Ser67Asp and His68Asp substitutions in candida parapsilosis carbonyl reductase alter the coenzyme specificity and enantioselectivity of ketone reduction

Abstract

A short-chain carbonyl reductase (SCR) from Candida parapsilosis catalyzes an anti-Prelog reduction of 2-hydroxyacetophenone to (S)-1-phenyl-1,2-ethanediol (PED) and exhibits coenzyme specificity for NADPH over NADH. By using site-directed mutagenesis, the mutants were designed with different combinations of Ser67Asp, His68Asp, and Pro69Asp substitutions inside or adjacent to the coenzyme binding pocket. All mutations caused a significant shift of enantioselectivity toward the (R)-configuration during 2-hydroxyacetophenone reduction. The S67D/H68D mutant produced (R)-PED with high optical purity and yield in the NADH-linked reaction. By kinetic analysis, the S67D/H68D mutant resulted in a nearly 10-fold increase and a 20-fold decrease in the k(cat)/K(m) value when NADH and NADPH were used as the cofactors, respectively, but maintaining a k(cat) value essentially the same with respect to wild-type SCR. The ratio of K(d) (dissociation constant) values between NADH and NADPH for the S67D/H68D mutant and SCR were 0.28 and 1.9 respectively, which indicates that the S67D/H68D mutant has a stronger preference for NADH and weaker binding for NADPH. Moreover, the S67D/H68D enzyme exhibited a secondary structure and melting temperature similar to the wild-type form. It was also found that NADH provided maximal protection against thermal and urea denaturation for S67D/H68D, in contrast to the effective protection by NADP(H) for the wild-type enzyme. Thus, the double point mutation S67D/H68D successfully converted the coenzyme specificity of SCR from NADP(H) to NAD(H) as well as the product enantioselectivity without disturbing enzyme stability.
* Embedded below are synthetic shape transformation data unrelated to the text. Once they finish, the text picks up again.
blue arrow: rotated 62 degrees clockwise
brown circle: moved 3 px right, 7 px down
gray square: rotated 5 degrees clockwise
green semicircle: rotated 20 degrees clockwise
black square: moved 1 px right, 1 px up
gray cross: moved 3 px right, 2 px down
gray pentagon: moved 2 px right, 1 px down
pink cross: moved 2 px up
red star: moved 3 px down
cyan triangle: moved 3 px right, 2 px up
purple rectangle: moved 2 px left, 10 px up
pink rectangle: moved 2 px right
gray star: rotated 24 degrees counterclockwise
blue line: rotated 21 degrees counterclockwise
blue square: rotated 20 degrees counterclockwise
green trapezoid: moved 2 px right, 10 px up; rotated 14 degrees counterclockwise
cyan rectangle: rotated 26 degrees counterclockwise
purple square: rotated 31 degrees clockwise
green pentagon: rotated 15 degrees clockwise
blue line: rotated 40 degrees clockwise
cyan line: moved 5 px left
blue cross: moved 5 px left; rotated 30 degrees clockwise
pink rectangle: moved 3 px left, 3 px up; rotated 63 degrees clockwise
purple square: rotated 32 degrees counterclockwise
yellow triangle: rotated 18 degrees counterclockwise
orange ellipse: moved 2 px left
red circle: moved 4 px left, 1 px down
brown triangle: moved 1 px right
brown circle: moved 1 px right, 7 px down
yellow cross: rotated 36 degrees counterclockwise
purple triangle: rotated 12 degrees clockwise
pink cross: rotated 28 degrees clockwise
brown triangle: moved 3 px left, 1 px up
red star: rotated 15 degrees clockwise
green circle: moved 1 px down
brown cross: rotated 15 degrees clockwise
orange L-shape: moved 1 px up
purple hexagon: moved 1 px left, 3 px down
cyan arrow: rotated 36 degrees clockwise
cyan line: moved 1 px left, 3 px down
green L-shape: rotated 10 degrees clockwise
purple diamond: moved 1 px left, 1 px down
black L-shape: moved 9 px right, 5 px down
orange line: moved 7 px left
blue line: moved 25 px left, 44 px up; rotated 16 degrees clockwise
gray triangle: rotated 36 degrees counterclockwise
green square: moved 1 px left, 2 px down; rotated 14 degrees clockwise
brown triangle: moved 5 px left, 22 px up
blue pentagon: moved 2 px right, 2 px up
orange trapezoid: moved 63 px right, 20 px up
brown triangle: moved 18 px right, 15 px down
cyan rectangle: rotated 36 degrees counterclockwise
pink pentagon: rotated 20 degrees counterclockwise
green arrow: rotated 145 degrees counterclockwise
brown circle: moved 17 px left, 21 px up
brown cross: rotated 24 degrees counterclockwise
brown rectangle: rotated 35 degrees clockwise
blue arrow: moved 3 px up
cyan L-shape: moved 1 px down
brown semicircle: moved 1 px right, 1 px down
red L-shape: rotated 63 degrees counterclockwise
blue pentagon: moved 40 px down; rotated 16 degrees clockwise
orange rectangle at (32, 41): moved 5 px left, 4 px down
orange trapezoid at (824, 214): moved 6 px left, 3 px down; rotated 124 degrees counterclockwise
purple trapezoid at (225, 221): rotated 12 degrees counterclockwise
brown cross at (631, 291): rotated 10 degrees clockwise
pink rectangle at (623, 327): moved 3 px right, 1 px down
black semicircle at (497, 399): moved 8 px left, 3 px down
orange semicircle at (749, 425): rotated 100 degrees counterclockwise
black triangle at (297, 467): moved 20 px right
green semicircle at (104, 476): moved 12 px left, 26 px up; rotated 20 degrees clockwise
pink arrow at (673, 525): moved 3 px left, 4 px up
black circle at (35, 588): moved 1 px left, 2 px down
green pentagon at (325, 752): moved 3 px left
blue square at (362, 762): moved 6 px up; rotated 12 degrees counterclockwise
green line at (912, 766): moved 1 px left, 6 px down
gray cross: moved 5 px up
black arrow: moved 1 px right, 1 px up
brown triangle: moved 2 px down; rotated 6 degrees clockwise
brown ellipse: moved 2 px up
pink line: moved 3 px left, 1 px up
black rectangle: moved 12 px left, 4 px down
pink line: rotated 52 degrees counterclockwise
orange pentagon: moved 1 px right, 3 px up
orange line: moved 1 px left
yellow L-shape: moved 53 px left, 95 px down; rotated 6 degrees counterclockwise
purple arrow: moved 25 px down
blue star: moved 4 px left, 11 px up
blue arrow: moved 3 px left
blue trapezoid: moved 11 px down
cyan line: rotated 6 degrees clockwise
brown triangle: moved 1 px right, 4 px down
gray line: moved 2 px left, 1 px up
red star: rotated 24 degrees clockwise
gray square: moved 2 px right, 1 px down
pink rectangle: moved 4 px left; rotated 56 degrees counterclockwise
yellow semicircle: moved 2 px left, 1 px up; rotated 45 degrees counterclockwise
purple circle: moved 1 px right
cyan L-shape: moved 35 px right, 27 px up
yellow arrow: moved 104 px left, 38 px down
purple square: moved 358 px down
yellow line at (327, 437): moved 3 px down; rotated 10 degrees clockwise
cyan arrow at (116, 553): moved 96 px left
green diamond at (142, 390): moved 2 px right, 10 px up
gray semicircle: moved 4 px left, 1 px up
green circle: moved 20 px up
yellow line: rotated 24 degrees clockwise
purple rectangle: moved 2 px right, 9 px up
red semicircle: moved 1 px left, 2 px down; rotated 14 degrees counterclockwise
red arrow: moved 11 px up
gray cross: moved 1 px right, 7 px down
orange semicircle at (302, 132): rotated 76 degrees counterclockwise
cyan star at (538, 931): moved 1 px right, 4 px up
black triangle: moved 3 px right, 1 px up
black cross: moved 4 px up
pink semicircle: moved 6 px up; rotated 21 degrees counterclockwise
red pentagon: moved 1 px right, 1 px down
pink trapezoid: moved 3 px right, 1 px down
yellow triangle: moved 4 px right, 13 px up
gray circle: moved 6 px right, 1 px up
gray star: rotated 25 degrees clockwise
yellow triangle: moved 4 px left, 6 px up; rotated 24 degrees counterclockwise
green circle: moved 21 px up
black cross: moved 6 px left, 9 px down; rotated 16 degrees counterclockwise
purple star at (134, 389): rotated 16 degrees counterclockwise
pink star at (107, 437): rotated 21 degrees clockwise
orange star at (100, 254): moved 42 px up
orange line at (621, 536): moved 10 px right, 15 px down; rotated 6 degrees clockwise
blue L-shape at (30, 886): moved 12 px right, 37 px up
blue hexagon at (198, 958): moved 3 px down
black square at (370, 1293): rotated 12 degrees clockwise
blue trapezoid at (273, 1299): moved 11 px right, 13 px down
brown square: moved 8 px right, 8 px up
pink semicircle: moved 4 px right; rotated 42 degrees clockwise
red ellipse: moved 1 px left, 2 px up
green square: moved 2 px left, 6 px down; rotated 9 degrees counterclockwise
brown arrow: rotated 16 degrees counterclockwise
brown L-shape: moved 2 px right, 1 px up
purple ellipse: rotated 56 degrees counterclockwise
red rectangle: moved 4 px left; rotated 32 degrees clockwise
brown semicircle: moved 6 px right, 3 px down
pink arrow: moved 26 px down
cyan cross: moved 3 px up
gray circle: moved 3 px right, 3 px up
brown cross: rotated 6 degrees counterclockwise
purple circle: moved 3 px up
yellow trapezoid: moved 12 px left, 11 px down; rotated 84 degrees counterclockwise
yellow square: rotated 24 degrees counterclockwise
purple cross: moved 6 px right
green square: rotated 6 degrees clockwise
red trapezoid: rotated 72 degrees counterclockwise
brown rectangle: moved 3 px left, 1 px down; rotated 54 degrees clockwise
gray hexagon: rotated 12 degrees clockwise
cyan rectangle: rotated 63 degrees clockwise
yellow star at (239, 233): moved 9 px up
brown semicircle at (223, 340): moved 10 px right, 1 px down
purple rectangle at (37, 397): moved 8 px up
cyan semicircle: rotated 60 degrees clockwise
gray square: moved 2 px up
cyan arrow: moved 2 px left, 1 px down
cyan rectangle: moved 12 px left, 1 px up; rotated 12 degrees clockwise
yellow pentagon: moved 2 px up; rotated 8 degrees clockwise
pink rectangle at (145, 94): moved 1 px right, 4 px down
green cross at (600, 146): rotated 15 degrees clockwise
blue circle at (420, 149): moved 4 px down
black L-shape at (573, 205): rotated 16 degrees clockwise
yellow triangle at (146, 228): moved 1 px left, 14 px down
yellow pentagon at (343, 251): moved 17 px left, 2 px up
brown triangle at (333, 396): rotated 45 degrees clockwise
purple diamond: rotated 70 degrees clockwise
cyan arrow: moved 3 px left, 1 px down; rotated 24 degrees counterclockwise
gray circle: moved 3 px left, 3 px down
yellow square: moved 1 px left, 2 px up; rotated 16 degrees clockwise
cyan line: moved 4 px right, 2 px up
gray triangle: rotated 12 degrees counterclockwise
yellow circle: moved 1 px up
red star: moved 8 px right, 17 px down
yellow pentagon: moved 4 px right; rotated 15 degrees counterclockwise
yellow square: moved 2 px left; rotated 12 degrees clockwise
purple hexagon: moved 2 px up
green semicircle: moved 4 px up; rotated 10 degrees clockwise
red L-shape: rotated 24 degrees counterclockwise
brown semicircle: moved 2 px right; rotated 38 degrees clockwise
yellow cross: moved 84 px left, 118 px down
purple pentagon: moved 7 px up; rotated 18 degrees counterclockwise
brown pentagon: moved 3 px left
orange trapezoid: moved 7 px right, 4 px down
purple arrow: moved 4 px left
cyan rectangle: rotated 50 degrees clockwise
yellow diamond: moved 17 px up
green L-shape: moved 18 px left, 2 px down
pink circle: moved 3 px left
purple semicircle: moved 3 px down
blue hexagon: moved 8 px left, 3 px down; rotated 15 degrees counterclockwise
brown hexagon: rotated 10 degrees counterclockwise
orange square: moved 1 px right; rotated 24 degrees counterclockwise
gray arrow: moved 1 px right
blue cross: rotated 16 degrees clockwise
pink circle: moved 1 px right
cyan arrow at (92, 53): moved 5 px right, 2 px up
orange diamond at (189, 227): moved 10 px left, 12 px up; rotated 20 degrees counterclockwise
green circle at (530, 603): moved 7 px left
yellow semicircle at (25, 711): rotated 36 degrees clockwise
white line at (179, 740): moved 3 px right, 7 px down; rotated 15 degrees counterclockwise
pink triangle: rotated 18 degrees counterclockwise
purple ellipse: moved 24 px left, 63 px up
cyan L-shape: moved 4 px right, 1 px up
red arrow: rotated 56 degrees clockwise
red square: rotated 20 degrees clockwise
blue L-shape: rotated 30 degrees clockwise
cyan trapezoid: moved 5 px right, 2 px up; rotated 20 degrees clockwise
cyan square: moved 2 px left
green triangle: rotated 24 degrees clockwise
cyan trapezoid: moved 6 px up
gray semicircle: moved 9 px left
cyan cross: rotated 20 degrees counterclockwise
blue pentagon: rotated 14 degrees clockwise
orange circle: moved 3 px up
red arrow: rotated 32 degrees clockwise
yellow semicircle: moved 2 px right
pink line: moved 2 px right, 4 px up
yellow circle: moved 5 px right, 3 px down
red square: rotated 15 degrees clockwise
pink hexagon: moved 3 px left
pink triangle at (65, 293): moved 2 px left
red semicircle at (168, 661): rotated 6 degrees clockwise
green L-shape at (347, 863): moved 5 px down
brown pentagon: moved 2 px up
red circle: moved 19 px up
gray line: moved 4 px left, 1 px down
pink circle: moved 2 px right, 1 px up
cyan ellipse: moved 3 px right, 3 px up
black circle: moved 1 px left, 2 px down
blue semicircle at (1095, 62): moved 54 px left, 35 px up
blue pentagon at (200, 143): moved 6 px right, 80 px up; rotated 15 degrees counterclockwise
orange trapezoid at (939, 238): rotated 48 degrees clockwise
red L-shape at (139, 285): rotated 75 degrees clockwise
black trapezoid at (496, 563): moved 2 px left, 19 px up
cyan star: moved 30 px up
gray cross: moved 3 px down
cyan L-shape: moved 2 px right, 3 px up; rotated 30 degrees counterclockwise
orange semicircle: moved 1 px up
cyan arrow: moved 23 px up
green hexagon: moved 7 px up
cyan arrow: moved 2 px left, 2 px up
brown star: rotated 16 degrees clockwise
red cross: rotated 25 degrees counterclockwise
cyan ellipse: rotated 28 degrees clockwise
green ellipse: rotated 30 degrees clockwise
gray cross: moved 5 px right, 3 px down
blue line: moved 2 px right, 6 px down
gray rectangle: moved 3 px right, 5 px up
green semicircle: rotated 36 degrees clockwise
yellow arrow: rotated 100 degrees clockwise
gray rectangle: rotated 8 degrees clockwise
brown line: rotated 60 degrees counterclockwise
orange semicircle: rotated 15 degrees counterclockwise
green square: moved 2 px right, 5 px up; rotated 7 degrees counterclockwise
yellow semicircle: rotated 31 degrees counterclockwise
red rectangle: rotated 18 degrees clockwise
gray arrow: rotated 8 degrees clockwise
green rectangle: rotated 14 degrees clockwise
This work provides a protein engineering approach to modify the coenzyme specificity and enantioselectivity of ketone reduction for short-chain reductases.

FIG. 1.

Partial structural alignment of the SCR with selected members of the SDR family. Left columns contain the Protein Data Bank accession codes of the structures. 3CTM, (S)-1-phenyl-1,2-ethanediol dehydrogenase from Candida parapsilosis; 1H5Q, mannitol-2-dehydrogenase from Agaricus bisporus; 1ZZE, carbonyl reductase from Sporobolomyces salmonicolor; 1CYD, mouse lung carbonyl reductase; and 1A4U, Drosophila lebanonensis alcohol dehydrogenase. Conserved residues are boxed with blue lines. Selected residue numbers of the SCR are labeled above the sequence. Secondary structure elements of the SCR are marked at the top of the alignment, and the glycine-rich consensus sequence is indicated. The residues (Arg43 and Ser44 in 1H5Q and Arg44 and Ser45 in 1ZZE) in contact with the pyrophosphate bridge of NADPH-dependent SDRs is boxed in black. The Thr38 residue in 1CYD corresponding to the hydrogen bonds of the 2′ phosphate of NADPH is highlighted in green, and the Thr38Asp substitution alters the 1CYD preference from NAD(P)H to NAD(H). The Asp37 in 1A4U responsible for NAD(H) specificity is marked with a filled circle. The three residues for mutations to convert coenzyme specificity in 3CTM are marked with solid triangles. This figure was prepared with the program Espript (http://espript.ibcp.fr/ESPript/cgi-bin/ESPript.cgi/).

FIG. 2.

Asymmetric reduction of 2-hydroxyacetophenone using purified SCR and S67D/H68D proteins. (A) Retention times of standard samples are as follows: (R)-PED, 15.0 min; (S)-PED, 18.3 min; 2-hydroxyacetophenone, 27.1 min. (B) Reaction products catalyzed by the SCR in the presence of NADPH. (C) Reaction products catalyzed by the S67D/H68D protein in the presence of NADH. AU, arbitrary units.

FIG. 3.

CD spectra (A) and thermal denaturation (B) of the SCR and the S67D/H68D variant. The CD spectra were recorded by measuring the ellipticity as a function of wavelength at 0.1-nm increments between 195 and 260 nm at 20°C. The thermal denaturation was determined by measuring the ellipticity at 209 nm as a function of temperature (T) at increments of 2 or 5°C between 20 and 70°C.

FIG. 4.

Effects of coenzymes on thermal inactivation of the WT (A) and the S67D/H68D mutant (B). The WT and S67D/H68D mutant enzymes were incubated at 40°C in the presence or absence of NAD(P)H.

FIG. 5.

Effects of coenzymes on urea denaturation of the WT (A) or the S67D/H68D mutant (B) at pH 8.0. The WT and S67D/H68D mutant enzymes were incubated at 25°C in the presence or absence of NAD(P)H.